OWNERSを始めるまでは、自治体の企画やPRを行う会社に勤めていたのですが、そうしたプロジェクトベースの企画だと、どうしても短期的な盛り上がりだけで終わってしまったり、自治体の予算の都合で打ち切られることもあったりと、どうしても長期的な関係を築くのは難しかったんです。
一方、「オーナー制度」というもの自体はもとより生産者の間ではありました。しかし、いわゆるブランドのある産地でないと売れないとか、一区画で収穫できる生産物が何十キロも大量に届いたりと、現代のライフスタイルにマッチしていないと感じる部分が沢山あったので、なんとかこの制度を活かせないかと思い立ち上げました。

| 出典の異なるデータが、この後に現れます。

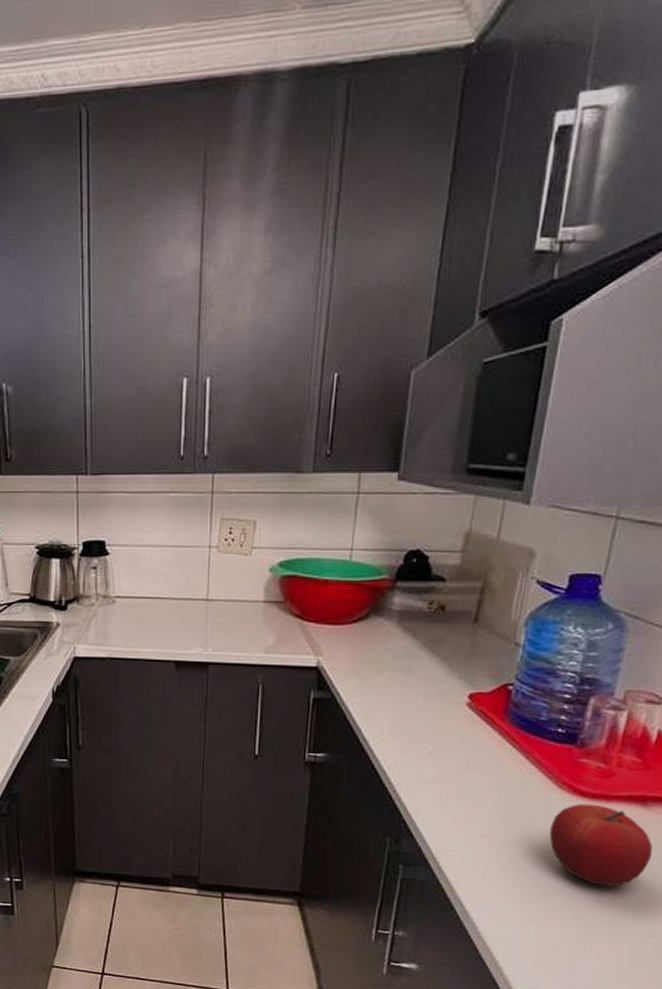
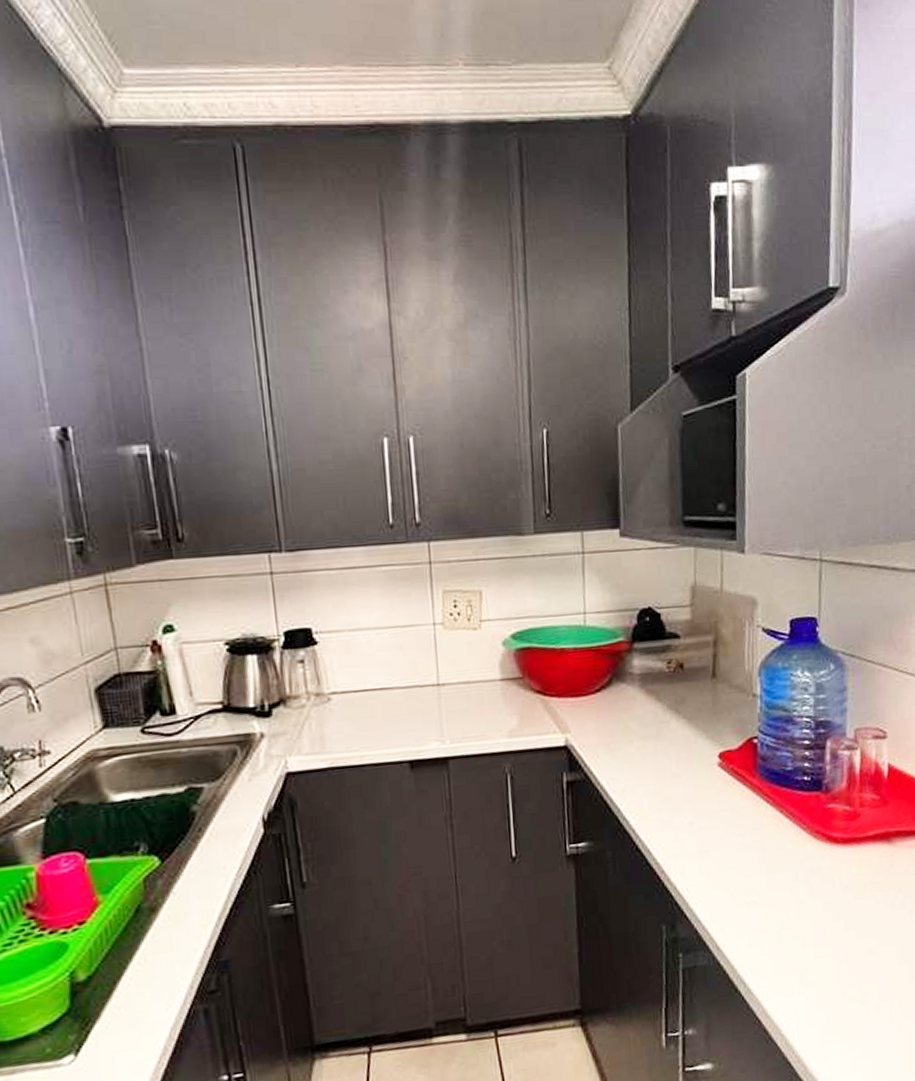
fruit: present [549,803,653,887] -> none [813,849,904,934]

――これまでのオーナー制度との顕著な違いはどこでしょうか?
これまでのオーナー制度はそもそも紹介経由でないと生産者を見つけられなかったり、登録もFAXでしかできなかったりと、面倒な手続きの中で生産者を探す必要がありました。また登録をしても、収穫の時期に生産物が自宅に届くだけで、自分がオーナーになった生産物ができるまでの過程やそのプロセスが見えないものが一般的でした。OWNERSでは、そこを購入者の立場から見直し、どういう感情になれば、その生産物により「関わっている」という感覚を持てるかをを紐解いてサービスを組み立てました。
そこで生まれたのが「コミュニケーション」ができるという点で、実際のOWNERSではコミュニケーションページで、生産者から定期的に現在の生産過程や収穫の様子などが報告されます。そこにオーナーがコメントをして、生産者とやり取りすることもでき、生産者とオーナーの間に、いい関係が生まれ始めています。

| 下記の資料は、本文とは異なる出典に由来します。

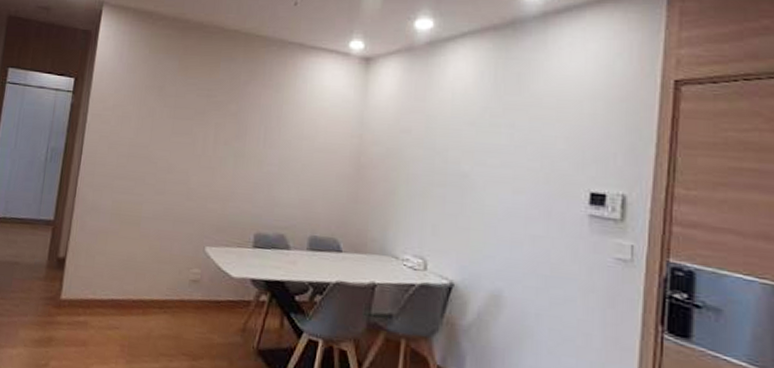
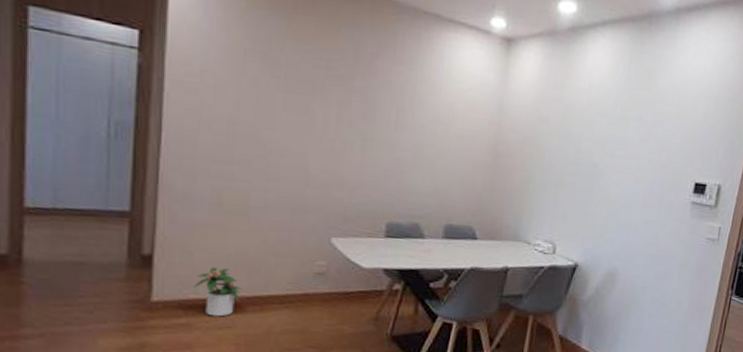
potted plant: none [92,270,129,318] -> present [192,266,242,317]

オーナー特典の中には、登録した生産物が届くだけではなく、現地で生産者の収穫の手伝いができる「体験」を含めたプランもあります。普通にお店で買うよりも、生産者と購入者の距離をぐっと近付けることができました。
結果、商品ではなく、オーナーになるという体験やライフスタイルを楽しめるサービスになったと自負しています。
――現在、参加している生産者はどのような基準で提携されたのでしょうか?
もとからコネがあったわけではないので、立ち上げ時は、電話営業から始めました。
いわゆる「ECサイトを開きませんか」という営業の電話はよくあるようで、インターネットを通じて.. という言葉だけで拒否反応を示して切られてしまうことも沢山ありました。OWNERSは既存のECサイトではないということや、自分の想いをしっかりと伝え、ビジョンに共感してくれた生産者さんとパートナーを組みました。とは言っても、サービスリリース前は300件以上にアプローチしてパートナーとして組むことが出来たのは5件。数より内容で勝負しようと思っていましたが、それにしても苦戦しました。
リリース後の反響もあり、その後は全国の生産者の方々から「自分たちもOWNERSでオーナーを募集できないか」と連絡をいただくことが増え、現在では掲載待ちが出るようになっています。
行政だと平等性の担保が必要になるので、普通の生産者もこだわり抜いている生産者も一緒に扱わないといけないことが多いのですが、OWNERSでは、生産者の方が持つこだわりや、生産されるまでの物語の面白さで勝負できる方に絞ってお願いしています。